Gejala yang lebih menyedihkan dan memprihatinkan banyaknya wanita Minangkabau masuk
‘dunia hitam’ (prostitusi). Berdasarkan data Depsos Sumatera Barat sejak tahun 1981-2001
terdapat sebanyak 798 orang WTS yang dibina, 60% di antaranya adalah wanita Minangkabau.
Hal ini sangat memprihatinkan dan memperlihatkan kemerosotan moral wanita Minangkabau
(Gayatri, 2001: 9-10).
Pembinaan terhadap perilaku wanita demikian telah dilakukan tetapi tetap saja dunia
hitam itu tidak ditinggalkan. Banyak alasan kenapa mereka terjun ke dunia itu di antaranya
desakan ekonomi, kerawanan sosial budaya, bujuk rayu, broken home, ditinggal suami dan
alasan-alasan lain. Apapun persoalan dan penyebab, dunia yang mereka masuki semua tidak
terlepas dari kemerosotan akhlak dan moral dalam masyarakat Minangkabau. Fungsi wanita
sebagai “ramoramo yang tabang dari anjuang ke pangka, dapua jo biliak” tidak lagi terlihat.
Wanita menurut falsafat ini hanya beraktifitas dari rumah gadang, kamar dan dapur (sektor
domestik). Hal ini tidak sesuai lagi dengan tuntuntan zaman dan juga koridor itu pun tidak terlalu
mengikat.

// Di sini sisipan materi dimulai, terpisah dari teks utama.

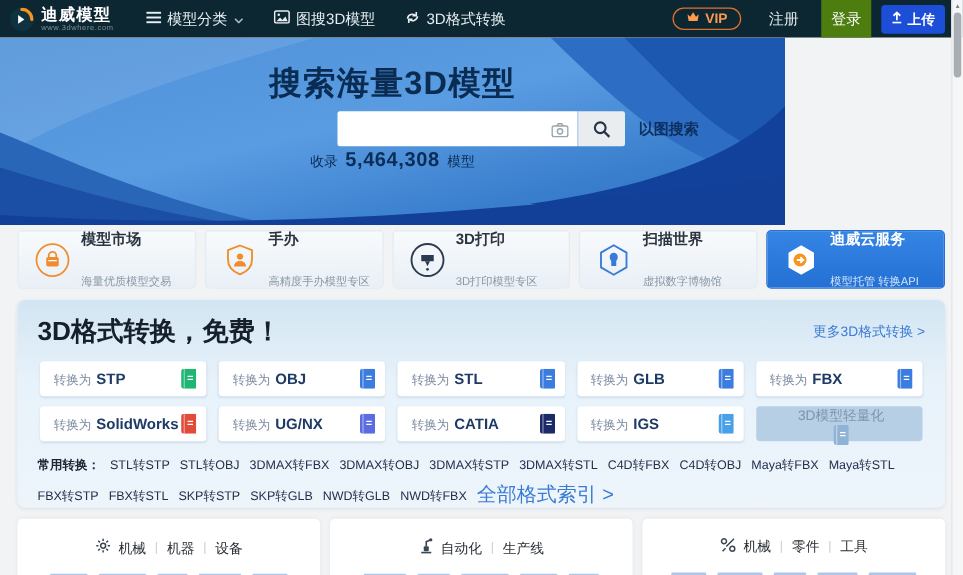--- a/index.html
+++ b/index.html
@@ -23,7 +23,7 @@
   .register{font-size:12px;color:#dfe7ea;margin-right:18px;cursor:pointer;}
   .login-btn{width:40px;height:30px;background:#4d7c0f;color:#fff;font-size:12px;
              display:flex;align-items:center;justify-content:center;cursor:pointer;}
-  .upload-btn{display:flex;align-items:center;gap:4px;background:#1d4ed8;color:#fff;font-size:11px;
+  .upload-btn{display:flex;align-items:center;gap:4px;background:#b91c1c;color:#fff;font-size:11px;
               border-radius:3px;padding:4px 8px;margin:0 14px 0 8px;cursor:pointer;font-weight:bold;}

Akibat luasnya aktivitas wanita membawa dampak terhadap dekadensi moral dari
masyarakat, karena wanita adalah tiang dari suatu keluarga dan masyarakat.
Rujukan:
Dewi, Inneke Rahma dan Ermansyah. 2007. Badan Musyawarah Masyarakat Minang (BM3)
(Studi Deskripsi tentang Fungsi Organisasi Sosial Suku Bangsa Minangkabau di Kota
Medan). Jurnal Harmoni Sosial, Volume I, No. 2, hlm. 96-108.
Erianjoni. 2014. Pergeseran Citra Wanita Minangkabau: Dari Konsepsi Idela-Tradisional ke
Realitas. Jurnal Ilmiah Kajian Gender, hlm. 225-234.